The answer is simple: Firms want to slow down the competition while enjoying dominating the market sales. They are dragging each other from the back to prevent them from creating newer and better technologies to regain the market.

Go back to the question, does winning a patent infringement lawsuit has any material impact on the brand name? Currently, it seems that stockholders would respond to the lawsuit's outcome, but consumers are indifferent regarding to what is happening in the court room. To customers, a smartphone is a smartphone, a device that can allow people to communicate and social with each other, play games, track calenders, etc. It doesn't really bother a customer that Samsung copied Apple's rounded corners design; the thing that a customer cares about is really just how much he likes the device in terms of functionality and usability. 

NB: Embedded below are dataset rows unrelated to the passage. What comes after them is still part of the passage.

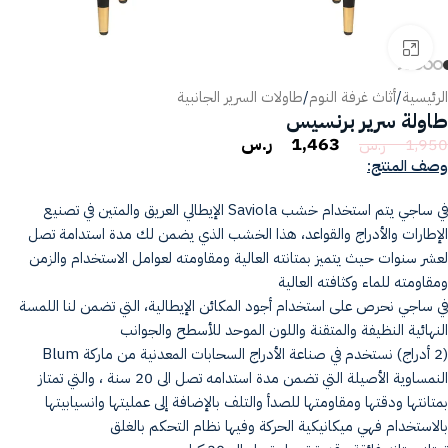
انقر للتكبير
الرئيسية
/
أثاث غرفة النوم
/
طاولات السرير الجانبية
طاولة سرير برنسيس
1,463
ر.س
1,950
ر.س
وصف المنتج:
في ساجي يتم استخدام خشب Saviola الإيطالي العريق والمتين في تصنيع
الإطارات والأدراج والقواعد، هذا الخشب الذي يضمن لك مدة استدامة تصل
لعشر سنوات حيث يتميز بمتانته العالية ومقاومته لعوامل الاستخدام والزمن
ومقاومته للماء وكثافته العالية
في ساجي نحرص على استخدام أجود المكائن الإيطالية، التي تضمن لنا اللمسة
النهائية النظيفة والمتقنة واللون الموحد للأسطح والجوانب
(2 أدراج) نستخدم في صناعة الأدراج السحابات المعدنية من ماركة Blum
النمساوية الأصيلة التي تضمن مدة استدامه تصل الى 20 سنة ، والتي تمتاز
بمتانتها ودقتها ومقاومتها للصدأ والتلف بالإضافة إلى عمليتها وانسيابيتها
بالاستخدام فهي ميكانيكية الحركة وفيها نظام التحكم بالغلق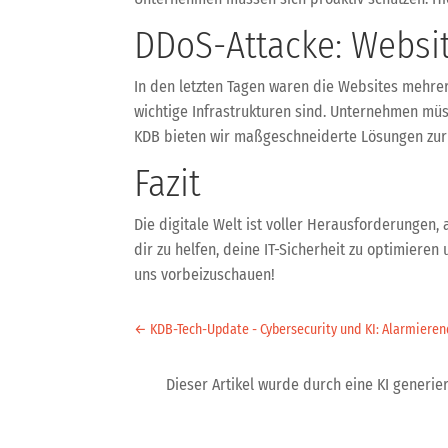
DDoS-Attacke: Websit
In den letzten Tagen waren die Websites mehrer
wichtige Infrastrukturen sind. Unternehmen müss
KDB bieten wir maßgeschneiderte Lösungen zur
Fazit
Die digitale Welt ist voller Herausforderungen,
dir zu helfen, deine IT-Sicherheit zu optimiere
uns vorbeizuschauen!
←
KDB-Tech-Update - Cybersecurity und KI: Alarmieren
Dieser Artikel wurde durch eine KI generiert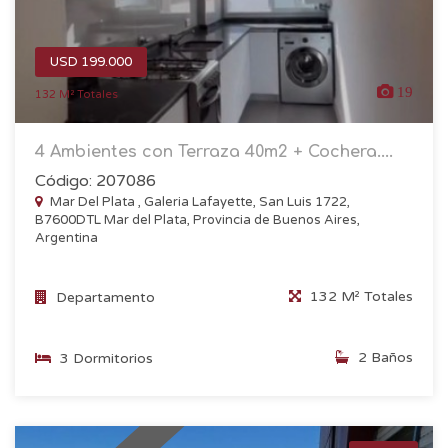
USD 199.000
19
132 M² Totales
4 Ambientes con Terraza 40m2 + Cochera....
Código: 207086
Mar Del Plata , Galeria Lafayette, San Luis 1722,
B7600DTL Mar del Plata, Provincia de Buenos Aires,
Argentina
132 M² Totales
Departamento
2 Baños
3 Dormitorios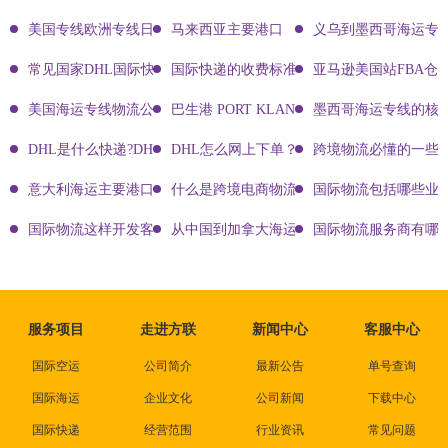
美国专线欧洲专线日本专线区别
马来西亚主要港口
义乌到墨西哥海运专
常见国家DHL国际快递客服热线
国际快递的收费标准!四大国际快递的尺寸重
亚马逊美国站FBA仓
美国海运专线物流公司有哪些?
巴生港 PORT KLANG
墨西哥海运专线的核
DHL是什么快递?DHL国际快递介绍
DHL怎么网上下单？DHL快递寄件有哪些方式？
跨境物流必懂的一些知
意大利海运主要港口有哪些
什么是跨境电商物流?
国际物流包括哪些业
国际物流这样开发客户会让你成为销冠
从中国到加拿大海运要多久能到达？
国际物流服务商有哪些
服务项目
走进方联
新闻中心
客服中心
国际空运
公司简介
最新公告
单号查询
国际海运
企业文化
公司新闻
下载中心
国际快递
经营范围
行业资讯
常见问题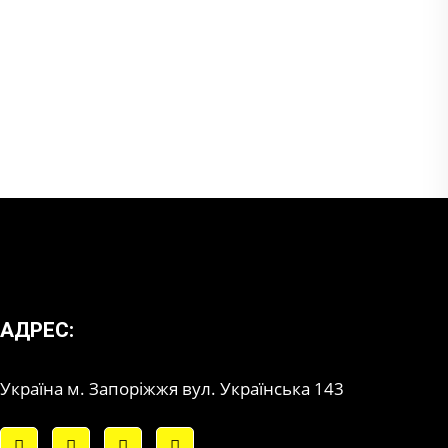
АДРЕС:
Україна м. Запоріжжя вул. Українська 143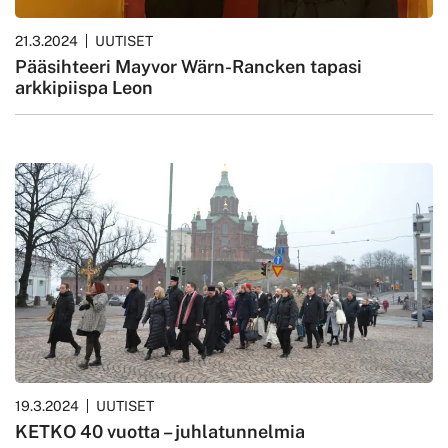
21.3.2024
UUTISET
Pääsihteeri Mayvor Wärn-Rancken tapasi
arkkipiispa Leon
19.3.2024
UUTISET
KETKO 40 vuotta – juhlatunnelmia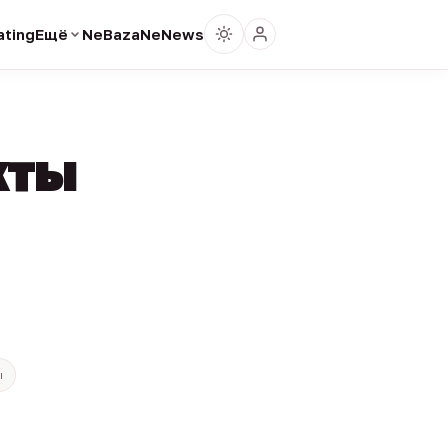
ting
Ещё
NeBaza
NeNews
кты
ы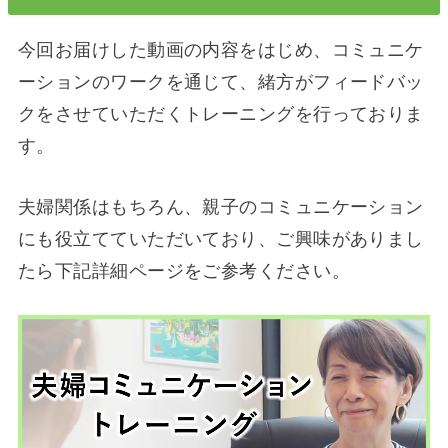
今回お届けした動画の内容をはじめ、コミュニケ
ーションのワークを通じて、緒方がフィードバッ
クをさせていただくトレーニングを行っておりま
す。
夫婦関係はもちろん、親子のコミュニケーション
にも役立てていただいており、ご興味がありまし
たら下記詳細ページをご参考ください。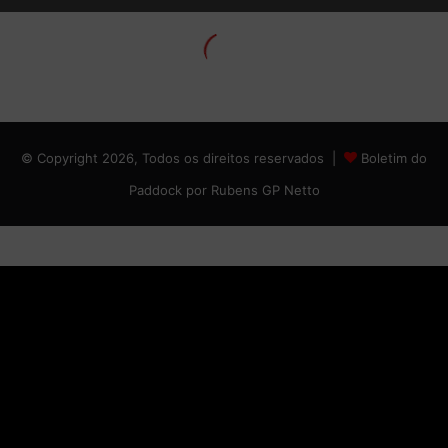
© Copyright 2026, Todos os direitos reservados |
Boletim do
Paddock por Rubens GP Netto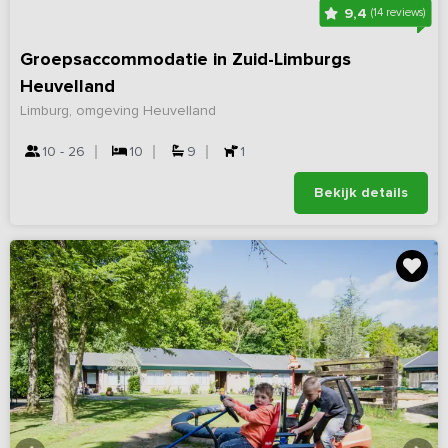
9,4
(14 reviews)
Groepsaccommodatie in Zuid-Limburgs
Heuvelland
Limburg, omgeving Heuvelland
10 - 26
10
9
1
Bekijk details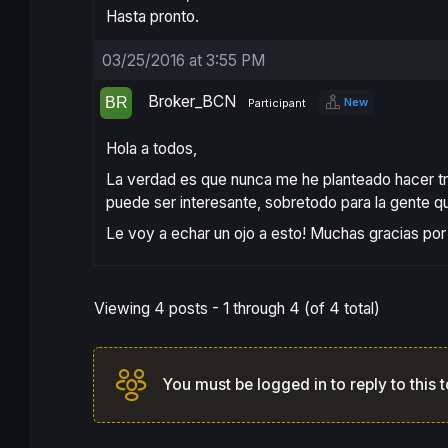
Hasta pronto.
03/25/2016 at 3:55 PM
Broker_BCN
New
Participant
Hola a todos,
La verdad es que nunca me he planteado hacer tr
puede ser interesante, sobretodo para la gente q
Le voy a echar un ojo a esto! Muchas gracias por 
Viewing 4 posts - 1 through 4 (of 4 total)
You must be logged in to reply to this t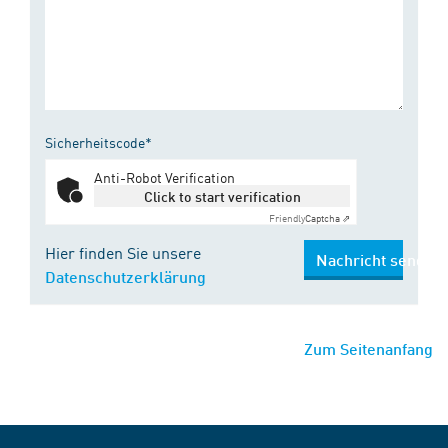
Sicherheitscode*
Anti-Robot Verification
Click to start verification
Friendly
Captcha ⇗
Hier finden Sie unsere
Nachricht senden
Datenschutzerklärung
Zum Seitenanfang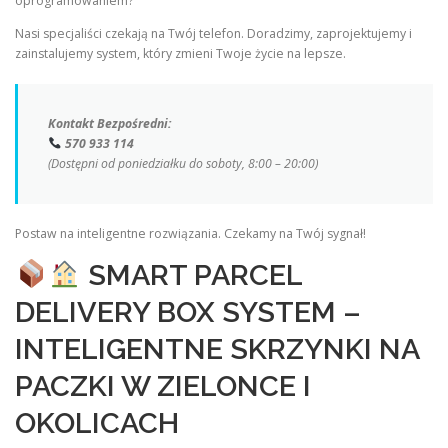
oprogramowaniem?
Nasi specjaliści czekają na Twój telefon. Doradzimy, zaprojektujemy i
zainstalujemy system, który zmieni Twoje życie na lepsze.
Kontakt Bezpośredni:
570 933 114
(Dostępni od poniedziałku do soboty, 8:00 – 20:00)
Postaw na inteligentne rozwiązania. Czekamy na Twój sygnał!
SMART PARCEL
DELIVERY BOX SYSTEM –
INTELIGENTNE SKRZYNKI NA
PACZKI W ZIELONCE I
OKOLICACH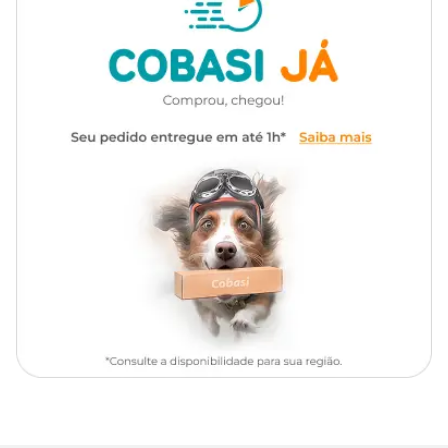
Raças de
Apso, Lulu da Pomerânia,
especial. Compre pelo site, app ou em uma de nossas lojas.
Cachorro
Maltês, Pinscher, Poodle, Pug,
Shih Tzu, SRD, Yorkshire Terrier
Ingredientes
Alimentação diária para cães
Seleção de Ingredientes de Origem Animal, mín. 60% (dos quais
mín. 16% são Carnes Selecionadas: Carne Mecanicamente Separada
Indicação
adultos de raças mini e
de Salmão, Carne Mecanicamente Separada de Frango e Fígado de
pequena
Frango; Farinha de Vísceras de Aves, Farinha de Torresmo, Ovo em
Pó, Óleo de Vísceras de Aves, Gordura Suína, Óleo de Peixe
Refinado, Hidrolisado de Fígado Ave e Suíno). Seleção de Cereais
Marca
Guabi Natural
Integrais, mín. 35% (Arroz Integral, Grão de Aveia, Cevada em
Grão, Grão de Sorgo). Seleção de Vegetais, Frutas, Vitaminas,
Minerais e Ingredientes Funcionais, máx. 5% (dos quais máx. 3% são
Gênero
Unissex
Vegetais e Frutas Selecionados: Ervilha, Brócolis Desidratado,
Espinafre Desidratado, Cenoura Desidratada, Mirtilo Desidratado
“Blueberry”, Amora Desidratada, Maçã Desidratada, Manga
Desidratada, Polpa de Beterraba, Farinha da Alga Schizochytrium
sp., Semente de Psyllium, Levedura Seca de Cervejaria, Óleo de
Linhaça; Cloreto de Potássio, Carbonato de Cálcio,
Hexametafosfato de Sódio, Extrato de Yucca mín. 0,05%, L-Lisina,
Taurina, DL-Metionina, Propionato de Cálcio, Sorbato de Potássio,
Aditivos Prebióticos: Inulina e Parede Celular de Levedura Fonte de
Mananoligossacarídeos; Antioxidantes Naturais: Extrato de Alecrim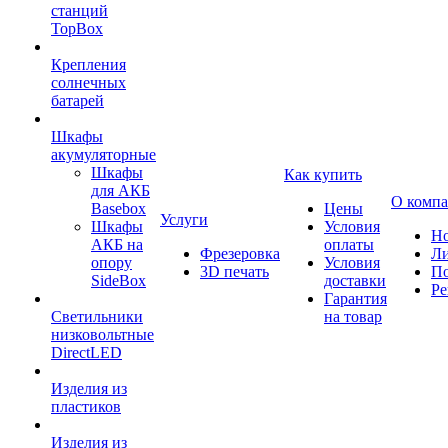
станций
TopBox
Крепления
солнечных
батарей
Шкафы
акумуляторные
Шкафы
Как купить
для АКБ
О комп
Basebox
Цены
Услуги
Шкафы
Условия
Но
АКБ на
оплаты
Фрезеровка
Л
опору
Условия
3D печать
По
SideBox
доставки
Ре
Гарантия
Светильники
на товар
низковольтные
DirectLED
Изделия из
пластиков
Изделия из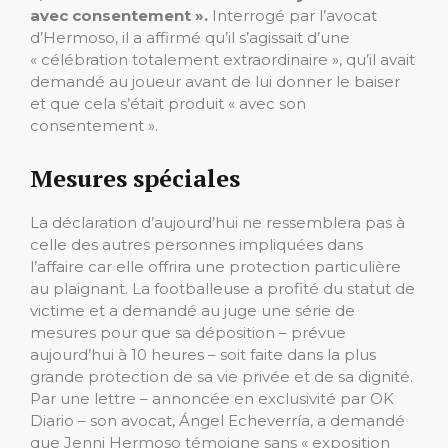
avec consentement ».
Interrogé par l’avocat
d’Hermoso, il a affirmé qu’il s’agissait d’une
« célébration totalement extraordinaire », qu’il avait
demandé au joueur avant de lui donner le baiser
et que cela s’était produit « avec son
consentement ».
Mesures spéciales
La déclaration d’aujourd’hui ne ressemblera pas à
celle des autres personnes impliquées dans
l’affaire car elle offrira une protection particulière
au plaignant. La footballeuse a profité du statut de
victime et a demandé au juge une série de
mesures pour que sa déposition – prévue
aujourd’hui à 10 heures – soit faite dans la plus
grande protection de sa vie privée et de sa dignité.
Par une lettre – annoncée en exclusivité par OK
Diario – son avocat, Ángel Echeverría, a demandé
que Jenni Hermoso témoigne sans « exposition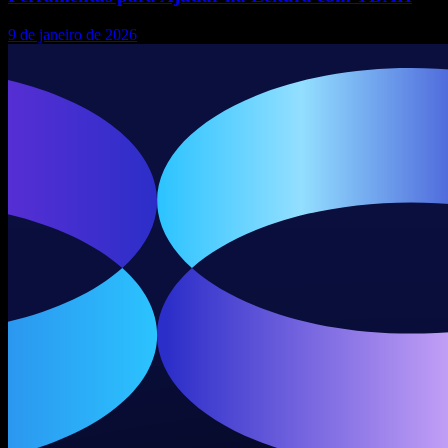
9 de janeiro de 2026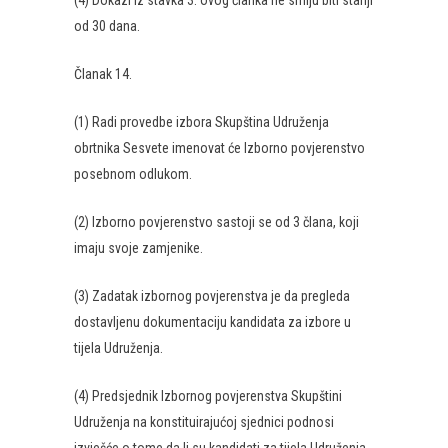
(4) Dokazi iz stavka 3. ovog članka ne smiju biti stariji
od 30 dana.
Članak 14.
(1) Radi provedbe izbora Skupština Udruženja
obrtnika Sesvete imenovat će Izborno povjerenstvo
posebnom odlukom.
(2) Izborno povjerenstvo sastoji se od 3 člana, koji
imaju svoje zamjenike.
(3) Zadatak izbornog povjerenstva je da pregleda
dostavljenu dokumentaciju kandidata za izbore u
tijela Udruženja.
(4) Predsjednik Izbornog povjerenstva Skupštini
Udruženja na konstituirajućoj sjednici podnosi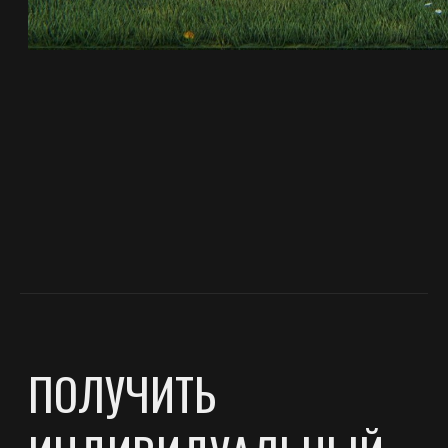
ПОХОЖИЕ ПРОЕКТЫ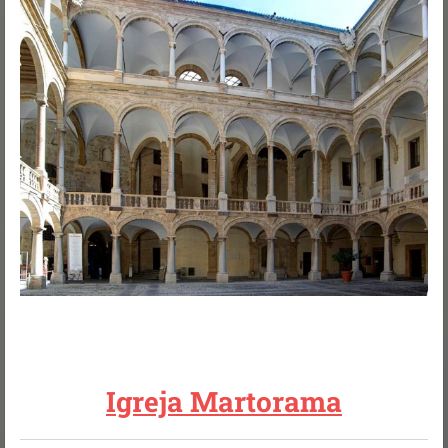
Igreja Martorama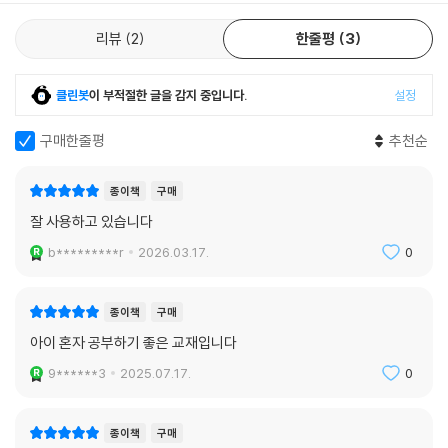
8. 교과서 본문 손으로 익히기
리뷰
2
한줄평
3
교과서 본문을 문장 단위로 다시 써봄으로써 자기주도적인 반복 학습이 가
능하도록 함
클린봇
이 부적절한 글을 감지 중입니다.
설정
9. X-10(특별부록)
Part I(시험대비 암기노트)
구매한줄평
추천순
- 교과서 어휘 및 표현, 대화 2단계, 본문 5단계의 단계별 쓰기 강화 훈련
수록
종이책
구매
- 시험에 나올 만한 교과서 핵심 문장 복습 코너 수록
잘 사용하고 있습니다
Part II(최종점검 모의고사)
b*********r
2026.03.17.
0
- 실제 기출 문제와 동일한 유형의 문제들을 단원별로 풀어봄으로써 실전
에서 고득점을 받을 수 있도록 구성
종이책
구매
아이 혼자 공부하기 좋은 교재입니다
9******3
2025.07.17.
0
종이책
구매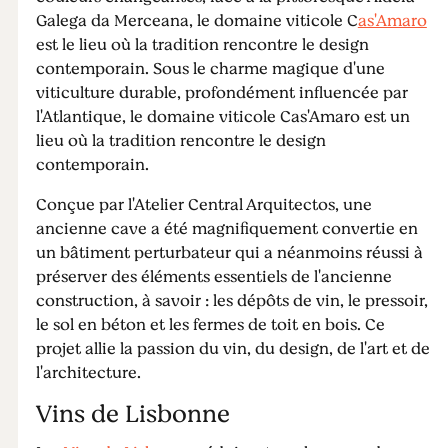
Galega da Merceana, le domaine viticole C
as'Amaro
est le lieu où la tradition rencontre le design
contemporain. Sous le charme magique d'une
viticulture durable, profondément influencée par
l'Atlantique, le domaine viticole Cas'Amaro est un
lieu où la tradition rencontre le design
contemporain.
Conçue par l'Atelier Central Arquitectos, une
ancienne cave a été magnifiquement convertie en
un bâtiment perturbateur qui a néanmoins réussi à
préserver des éléments essentiels de l'ancienne
construction, à savoir : les dépôts de vin, le pressoir,
le sol en béton et les fermes de toit en bois. Ce
projet allie la passion du vin, du design, de l'art et de
l'architecture.
Vins de Lisbonne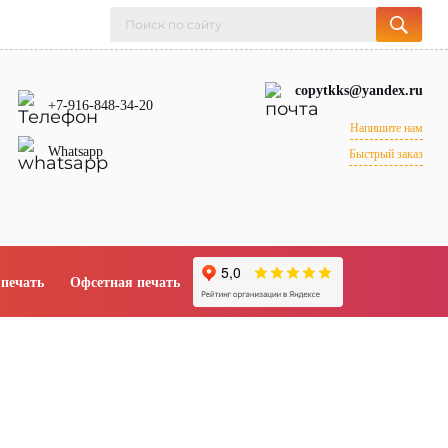
copytkks@yandex.ru
+7-916-848-34-20
Напишите нам
Whatsapp
Быстрый заказ
печать
Офсетная печать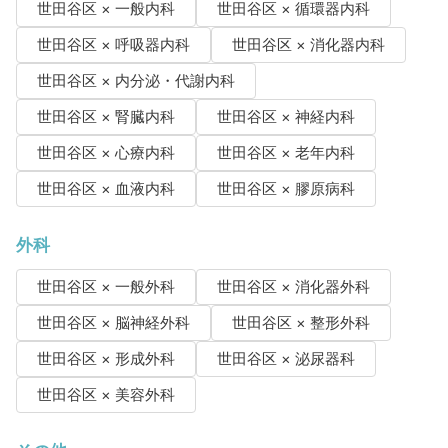
世田谷区 × 一般内科
世田谷区 × 循環器内科
世田谷区 × 呼吸器内科
世田谷区 × 消化器内科
世田谷区 × 内分泌・代謝内科
世田谷区 × 腎臓内科
世田谷区 × 神経内科
世田谷区 × 心療内科
世田谷区 × 老年内科
世田谷区 × 血液内科
世田谷区 × 膠原病科
外科
世田谷区 × 一般外科
世田谷区 × 消化器外科
世田谷区 × 脳神経外科
世田谷区 × 整形外科
世田谷区 × 形成外科
世田谷区 × 泌尿器科
世田谷区 × 美容外科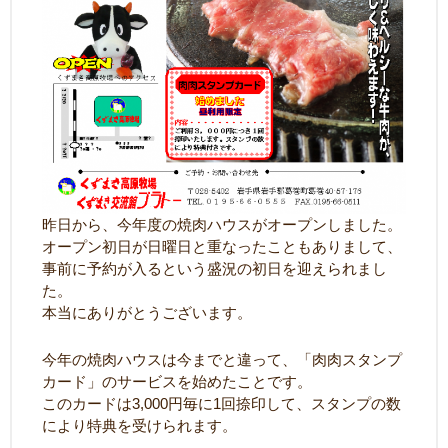
昨日から、今年度の焼肉ハウスがオープンしました。
オープン初日が日曜日と重なったこともありまして、
事前に予約が入るという盛況の初日を迎えられまし
た。
本当にありがとうございます。
今年の焼肉ハウスは今までと違って、「肉肉スタンプ
カード」のサービスを始めたことです。
このカードは3,000円毎に1回捺印して、スタンプの数
により特典を受けられます。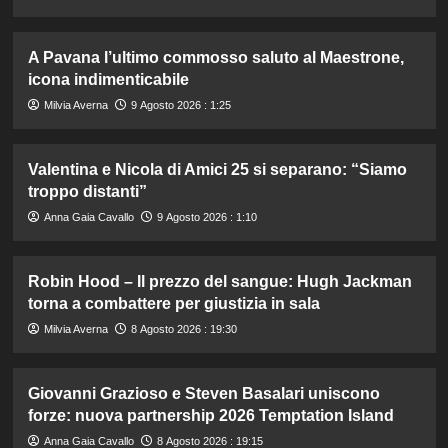
A Pavana l’ultimo commosso saluto al Maestrone,
icona indimenticabile
Milvia Averna
9 Agosto 2026 : 1:25
Valentina e Nicola di Amici 25 si separano: “Siamo
troppo distanti”
Anna Gaia Cavallo
9 Agosto 2026 : 1:10
Robin Hood – Il prezzo del sangue: Hugh Jackman
torna a combattere per giustizia in sala
Milvia Averna
8 Agosto 2026 : 19:30
Giovanni Grazioso e Steven Basalari uniscono
forze: nuova partnership 2026 Temptation Island
Anna Gaia Cavallo
8 Agosto 2026 : 19:15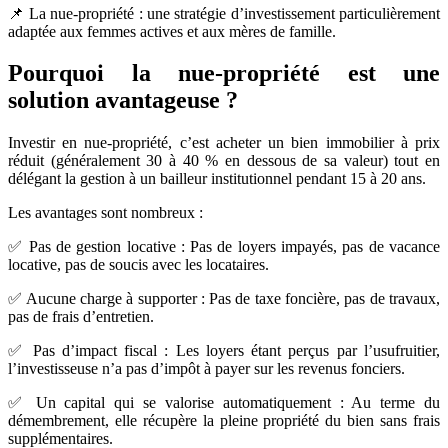
📌 La nue-propriété : une stratégie d’investissement particulièrement
adaptée aux femmes actives et aux mères de famille.
Pourquoi la nue-propriété est une
solution avantageuse ?
Investir en nue-propriété, c’est acheter un bien immobilier à prix
réduit (généralement 30 à 40 % en dessous de sa valeur) tout en
délégant la gestion à un bailleur institutionnel pendant 15 à 20 ans.
Les avantages sont nombreux :
✅ Pas de gestion locative : Pas de loyers impayés, pas de vacance
locative, pas de soucis avec les locataires.
✅ Aucune charge à supporter : Pas de taxe foncière, pas de travaux,
pas de frais d’entretien.
✅ Pas d’impact fiscal : Les loyers étant perçus par l’usufruitier,
l’investisseuse n’a pas d’impôt à payer sur les revenus fonciers.
✅ Un capital qui se valorise automatiquement : Au terme du
démembrement, elle récupère la pleine propriété du bien sans frais
supplémentaires.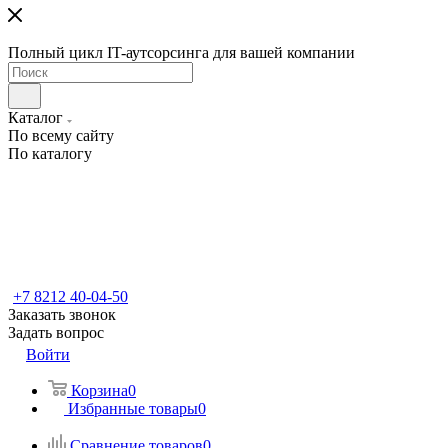
Полный цикл IT-аутсорсинга для вашей компании
Каталог
По всему сайту
По каталогу
+7 8212 40-04-50
Заказать звонок
Задать вопрос
Войти
Корзина
0
Избранные товары
0
Сравнение товаров
0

But look at what patent war has done to the smartphone ecosystem. It slows down innovation generation. It's anti-competitive. Firms spend $1,000 per hour on IP lawyers instead of engineers to defend its products. All in all, it's counterproductive to what would actually benefit costumers. The patent war is malicious; in the long-run, it will create a vicious cycle that would severely damage the smartphone ecosystem.

1 comment:

  1. I agree that the patent war, especially patent trolling, causes inefficiency and inconvenience for technology firms. Ironically, though, the patent war is a symptom of modern technological innovations. The intensity of the patent war directly correlates to the speed and consistency of technological success. If everyone from giant corporations to non-practicing entities are at each others' throats for IP, that's a pretty good sign that we're doing something right.